As cerca de 120 famílias de sem-terra que ocupavam as fazendas São José e Xavantes, em São Pedro do Paraná (94 km a Oeste de Paranavaí), deixaram a área ontem. A saída foi calma e a polícia acompanhou apenas de longe com um número reduzido de homens. A maior parte dos sem-terra foi para a Fazenda Boa Sorte, em Marilena. Os proprietários mandaram ônibus e caminhões mas as famílias recusaram a ajuda e usaram veículos do Movimento dos Trabalhadores Rurais Sem Terra (MST).
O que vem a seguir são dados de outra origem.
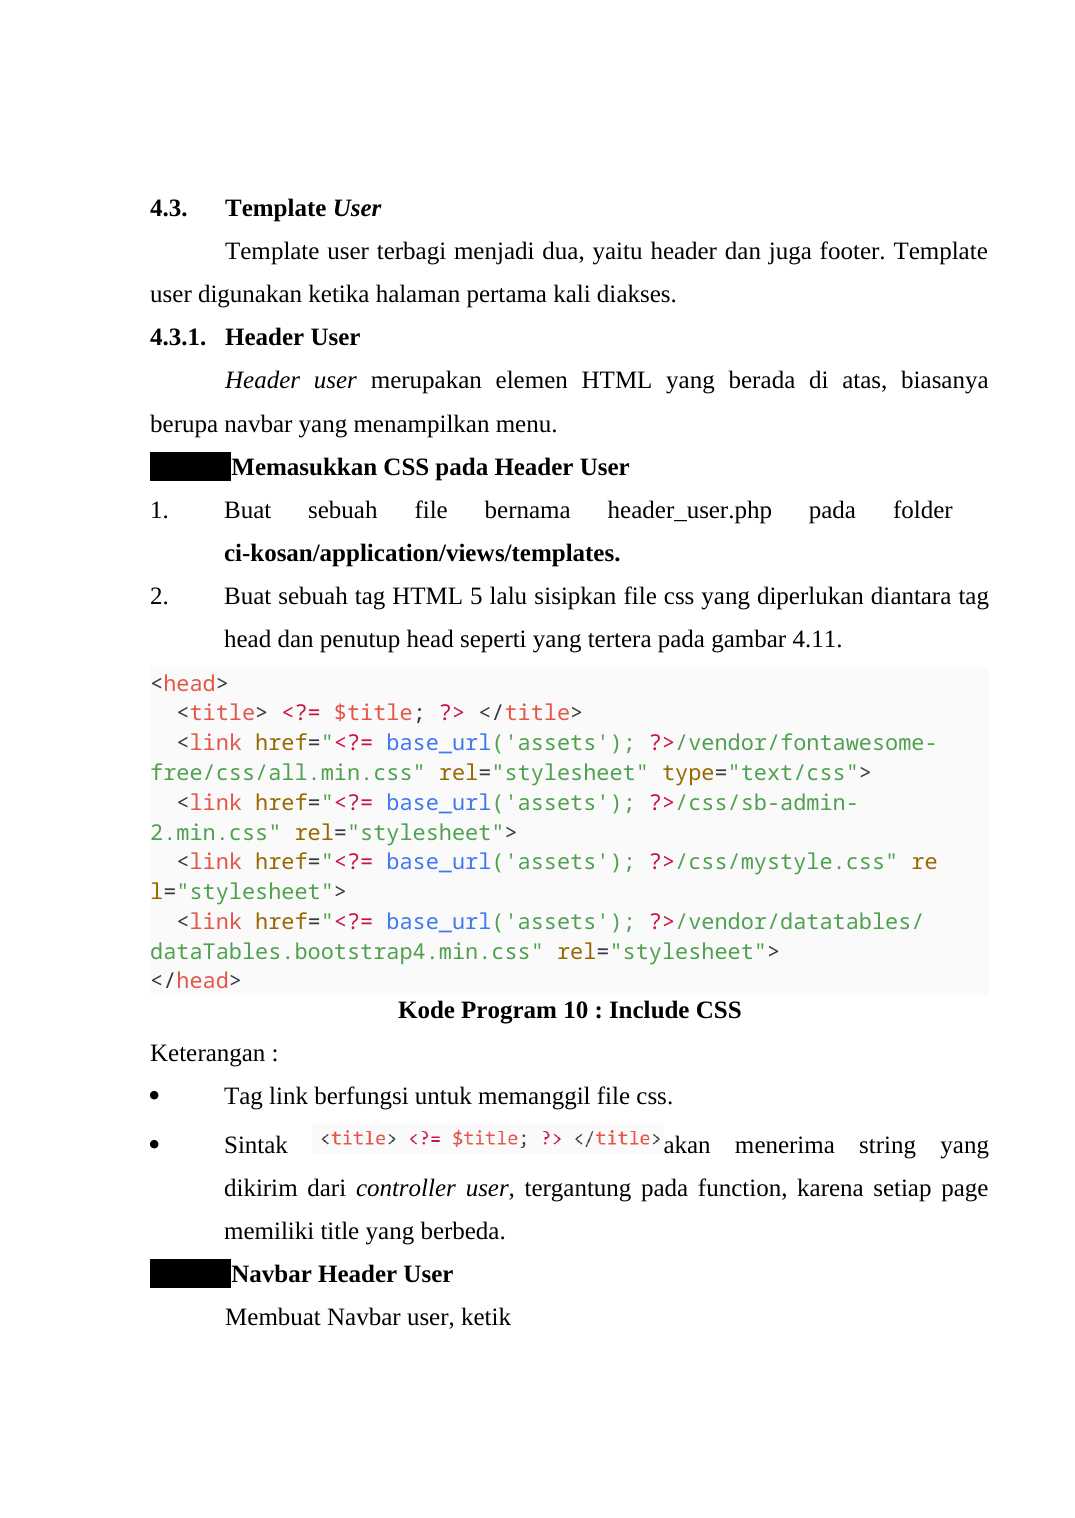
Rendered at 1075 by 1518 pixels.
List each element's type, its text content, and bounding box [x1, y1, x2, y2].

picture [312, 1124, 664, 1154]
list Navbar Header User [231, 1259, 989, 1288]
text <head> [150, 667, 989, 697]
text Kode Program 10 : Include CSS [150, 995, 989, 1024]
list Keterangan : [150, 1038, 989, 1067]
list Buat sebuah tag HTML 5 lalu sisipkan file css yang diperlukan diantara tag head dan penutup head seperti yang tertera pada gambar 4.11. [150, 581, 989, 653]
text <link href="<?= base_url('assets'); ?>/css/sb-admin-2.min.css" rel="stylesheet"> [150, 787, 989, 846]
text <link href="<?= base_url('assets'); ?>/css/mystyle.css" rel="stylesheet"> [150, 846, 989, 906]
text <title> <?= $title; ?> </title> [150, 697, 989, 727]
list Sintak akan menerima string yang dikirim dari controller user, tergantung pada function, karena setiap page memiliki title yang berbeda. [150, 1124, 989, 1245]
text </head> [150, 965, 989, 995]
text Membuat Navbar user, ketik [150, 1302, 989, 1331]
list Tag link berfungsi untuk memanggil file css. [150, 1081, 989, 1110]
text Header user merupakan elemen HTML yang berada di atas, biasanya berupa navbar yang menampilkan menu. [150, 366, 989, 437]
text <link href="<?= base_url('assets'); ?>/vendor/fontawesome-free/css/all.min.css" rel="stylesheet" type="text/css"> [150, 727, 989, 787]
list Memasukkan CSS pada Header User [231, 452, 989, 481]
list Buat sebuah file bernama header_user.php pada folder ci-kosan/application/views/templates. [150, 495, 989, 567]
text Template user terbagi menjadi dua, yaitu header dan juga footer. Template user digunakan ketika halaman pertama kali diakses. [150, 236, 989, 308]
text <link href="<?= base_url('assets'); ?>/vendor/datatables/dataTables.bootstrap4.min.css" rel="stylesheet"> [150, 906, 989, 965]
text Header User [150, 322, 989, 351]
text Template User [150, 193, 989, 222]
O escrivão da delegacia de São Pedro do Paraná, José Luiz Ungari, disse por telefone à Folha que os sem-terra estavam saindo pacificamente. ‘‘A área vai ficar liberada para os donos’’, garantiu. O proprietário da fazenda Xavantes, José Eduardo Brenner Barreto, reclamou que os sem-terra estavam saindo ‘‘muito devagar’’. Segundo Barreto eles haviam ‘‘sumido’’ com nove cavalos e destruído lavouras.
Uma área de 31 alqueires de mandioca, arrendada por Barreto, teve que ser colhida antes do tempo por pressão dos sem-terra. O prejuízo foi quase total. ‘‘A produtividade ficou muito abaixo do esperado’’, desabafou. A propriedade tem 675 hectares, a maior parte pasto com gado.
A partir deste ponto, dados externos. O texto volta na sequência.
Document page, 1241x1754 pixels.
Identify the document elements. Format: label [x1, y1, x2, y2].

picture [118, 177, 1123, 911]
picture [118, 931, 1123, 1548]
O proprietário da Fazenda São José, Alcindo Cerci, não esteve na área ontem. Ele calcula que pelo menos 40 bois e mais 84 sacas de café beneficiado foram retirados da propriedade pelos sem-terra. O comando do MST na região não quis falar sobre a desocupação das duas fazendas.
Ontem, o comando da Polícia Militar na região não tinha previsão de novas desocupações. O acordo entre o MST, Incra e o governo do Estado inclui ainda a saída dos sem-terra da Fazenda Florão, em Querência do Norte.